> _The problem_
Restating every entry exactly is the whole task.

> _Entries supplied_
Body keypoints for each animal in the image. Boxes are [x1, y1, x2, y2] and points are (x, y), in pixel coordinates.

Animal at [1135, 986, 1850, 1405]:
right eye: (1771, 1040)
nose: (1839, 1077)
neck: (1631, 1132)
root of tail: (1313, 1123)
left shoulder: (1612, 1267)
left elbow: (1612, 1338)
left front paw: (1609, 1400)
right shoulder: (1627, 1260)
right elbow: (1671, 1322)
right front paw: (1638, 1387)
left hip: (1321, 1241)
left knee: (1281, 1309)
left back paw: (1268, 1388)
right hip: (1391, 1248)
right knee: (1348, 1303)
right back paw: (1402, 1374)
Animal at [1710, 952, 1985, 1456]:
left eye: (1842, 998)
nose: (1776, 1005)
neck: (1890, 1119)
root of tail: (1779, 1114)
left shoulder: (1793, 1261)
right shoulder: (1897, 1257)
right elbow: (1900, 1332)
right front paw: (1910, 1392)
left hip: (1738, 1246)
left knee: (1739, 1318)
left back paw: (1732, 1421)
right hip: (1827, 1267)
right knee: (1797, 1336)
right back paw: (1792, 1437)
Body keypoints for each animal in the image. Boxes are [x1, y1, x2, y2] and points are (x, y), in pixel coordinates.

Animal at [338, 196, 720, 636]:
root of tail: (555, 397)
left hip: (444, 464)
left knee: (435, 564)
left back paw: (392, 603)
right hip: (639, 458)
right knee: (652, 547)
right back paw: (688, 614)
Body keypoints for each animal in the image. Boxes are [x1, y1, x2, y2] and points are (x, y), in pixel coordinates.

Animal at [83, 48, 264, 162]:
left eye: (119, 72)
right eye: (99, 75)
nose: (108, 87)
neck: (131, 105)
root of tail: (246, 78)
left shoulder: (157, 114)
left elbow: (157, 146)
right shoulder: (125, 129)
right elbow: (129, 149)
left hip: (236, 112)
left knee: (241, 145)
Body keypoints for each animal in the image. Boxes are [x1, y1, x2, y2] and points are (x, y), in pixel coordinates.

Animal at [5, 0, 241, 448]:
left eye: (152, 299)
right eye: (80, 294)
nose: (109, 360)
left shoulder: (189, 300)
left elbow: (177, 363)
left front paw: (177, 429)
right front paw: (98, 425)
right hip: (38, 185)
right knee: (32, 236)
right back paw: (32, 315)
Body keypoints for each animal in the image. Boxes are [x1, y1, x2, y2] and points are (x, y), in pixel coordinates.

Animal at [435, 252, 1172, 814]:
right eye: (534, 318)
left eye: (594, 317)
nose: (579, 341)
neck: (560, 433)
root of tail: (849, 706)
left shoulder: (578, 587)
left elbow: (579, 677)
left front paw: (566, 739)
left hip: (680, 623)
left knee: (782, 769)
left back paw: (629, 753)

> _Answer space_
Body keypoints for each animal in the image. Boxes are [x1, y1, x2, y2] and points are (x, y), in pixel coordinates.

Animal at [1135, 986, 1850, 1405]:
right eye: (1771, 1040)
nose: (1839, 1077)
neck: (1631, 1132)
root of tail: (1313, 1123)
left shoulder: (1612, 1267)
left elbow: (1612, 1338)
left front paw: (1609, 1400)
right shoulder: (1627, 1260)
right elbow: (1671, 1322)
right front paw: (1638, 1387)
left hip: (1321, 1241)
left knee: (1281, 1309)
left back paw: (1268, 1388)
right hip: (1391, 1248)
right knee: (1348, 1303)
right back paw: (1402, 1374)
Animal at [1710, 952, 1985, 1456]:
left eye: (1842, 998)
nose: (1776, 1005)
neck: (1890, 1119)
root of tail: (1779, 1114)
left shoulder: (1793, 1261)
right shoulder: (1897, 1257)
right elbow: (1900, 1332)
right front paw: (1910, 1392)
left hip: (1738, 1246)
left knee: (1739, 1318)
left back paw: (1732, 1421)
right hip: (1827, 1267)
right knee: (1797, 1336)
right back paw: (1792, 1437)
Body keypoints for each animal in the image. Boxes are [x1, y1, x2, y2] and points are (x, y), in pixel coordinates.

Animal at [338, 196, 720, 636]:
root of tail: (555, 397)
left hip: (444, 464)
left knee: (435, 564)
left back paw: (392, 603)
right hip: (639, 458)
right knee: (652, 547)
right back paw: (688, 614)
Body keypoints for each animal in the image. Boxes are [x1, y1, x2, y2] and points are (x, y), in pixel coordinates.

Animal at [83, 48, 264, 162]:
left eye: (119, 72)
right eye: (99, 75)
nose: (108, 87)
neck: (131, 105)
root of tail: (246, 78)
left shoulder: (157, 114)
left elbow: (157, 146)
right shoulder: (125, 129)
right elbow: (129, 149)
left hip: (236, 112)
left knee: (241, 145)
Body keypoints for each animal in the image. Boxes are [x1, y1, x2, y2] and points are (x, y), in pixel coordinates.

Animal at [5, 0, 241, 448]:
left eye: (152, 299)
right eye: (80, 294)
nose: (109, 360)
left shoulder: (189, 300)
left elbow: (177, 363)
left front paw: (177, 429)
right front paw: (98, 425)
right hip: (38, 185)
right knee: (32, 236)
right back paw: (32, 315)
Body keypoints for each animal in the image. Boxes are [x1, y1, x2, y2] and points are (x, y), in pixel coordinates.

Animal at [435, 252, 1172, 814]:
right eye: (534, 318)
left eye: (594, 317)
nose: (579, 341)
neck: (560, 433)
root of tail: (849, 706)
left shoulder: (578, 587)
left elbow: (579, 677)
left front paw: (566, 739)
left hip: (680, 623)
left knee: (782, 769)
left back paw: (629, 753)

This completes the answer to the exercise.